== RECORDS PROVIDED ==
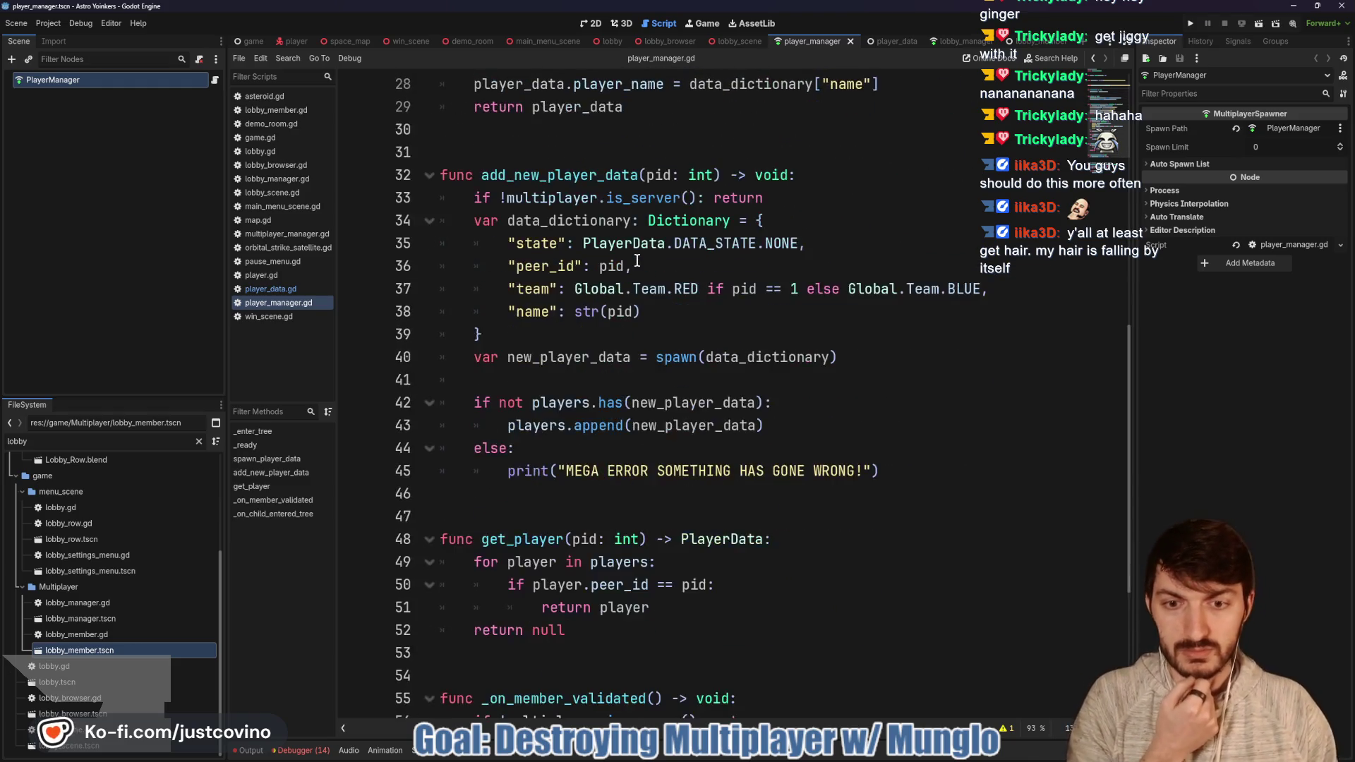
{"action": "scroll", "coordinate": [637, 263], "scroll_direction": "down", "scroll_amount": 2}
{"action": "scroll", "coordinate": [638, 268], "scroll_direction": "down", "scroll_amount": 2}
* * *
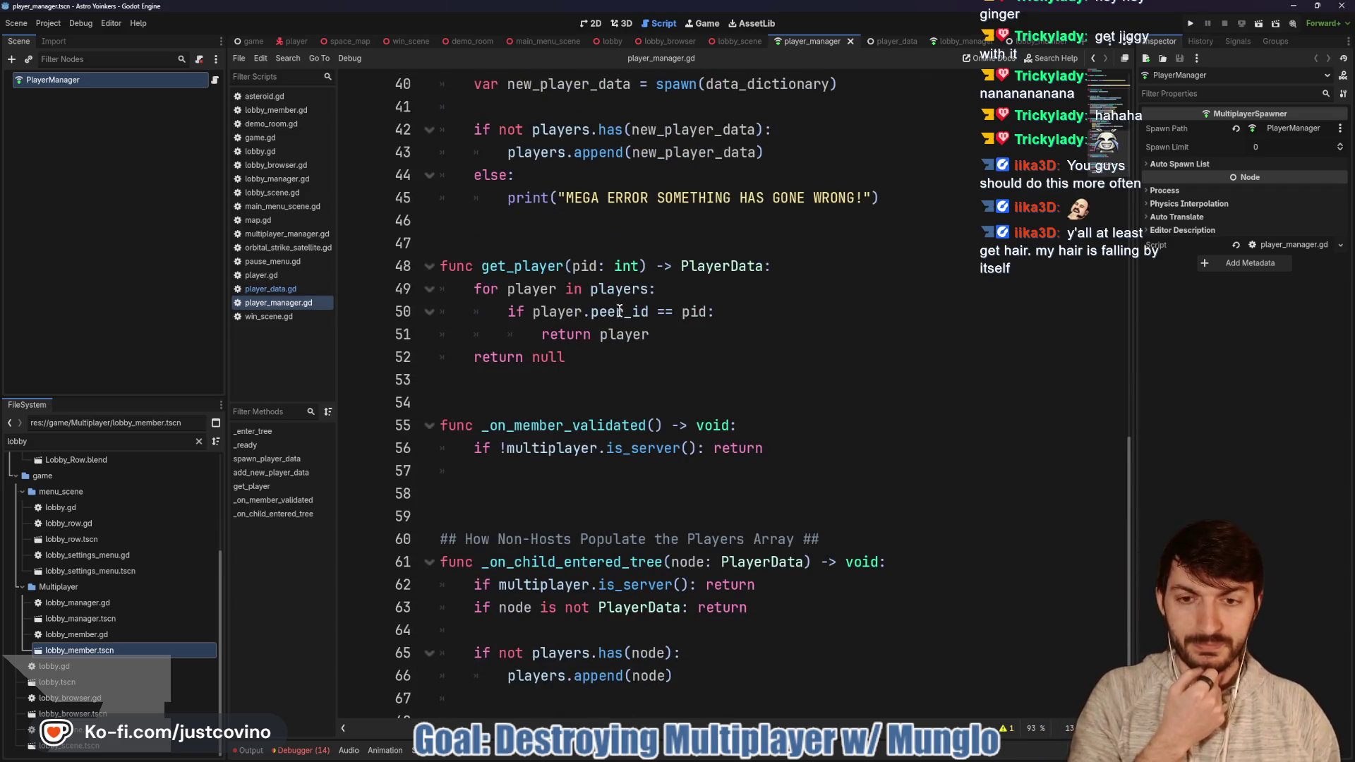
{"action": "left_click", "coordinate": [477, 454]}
...
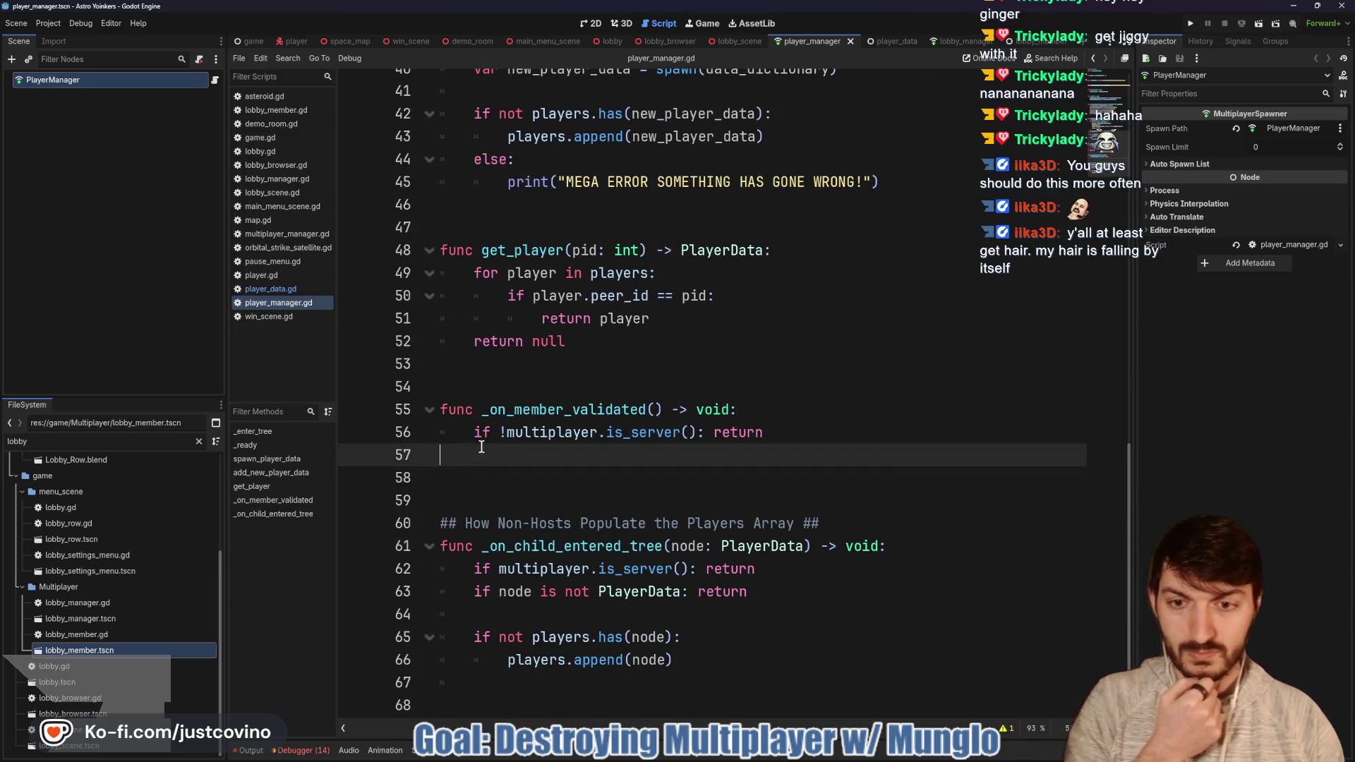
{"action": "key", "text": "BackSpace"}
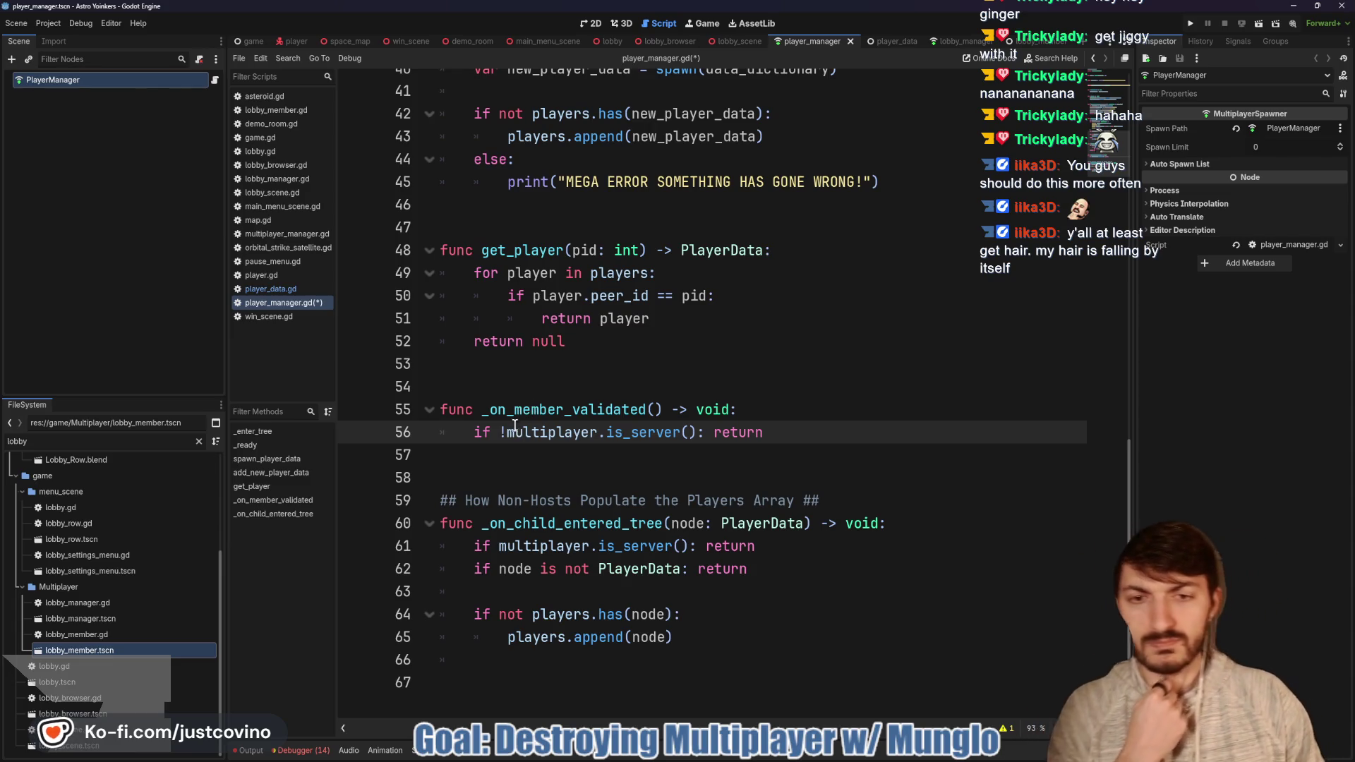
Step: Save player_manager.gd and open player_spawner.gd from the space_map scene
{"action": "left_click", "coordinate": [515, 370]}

== PROBLEM ==
Every line above that holds "down" should be tallied; answer with the total alone.

== EXPECTED ANSWER ==
2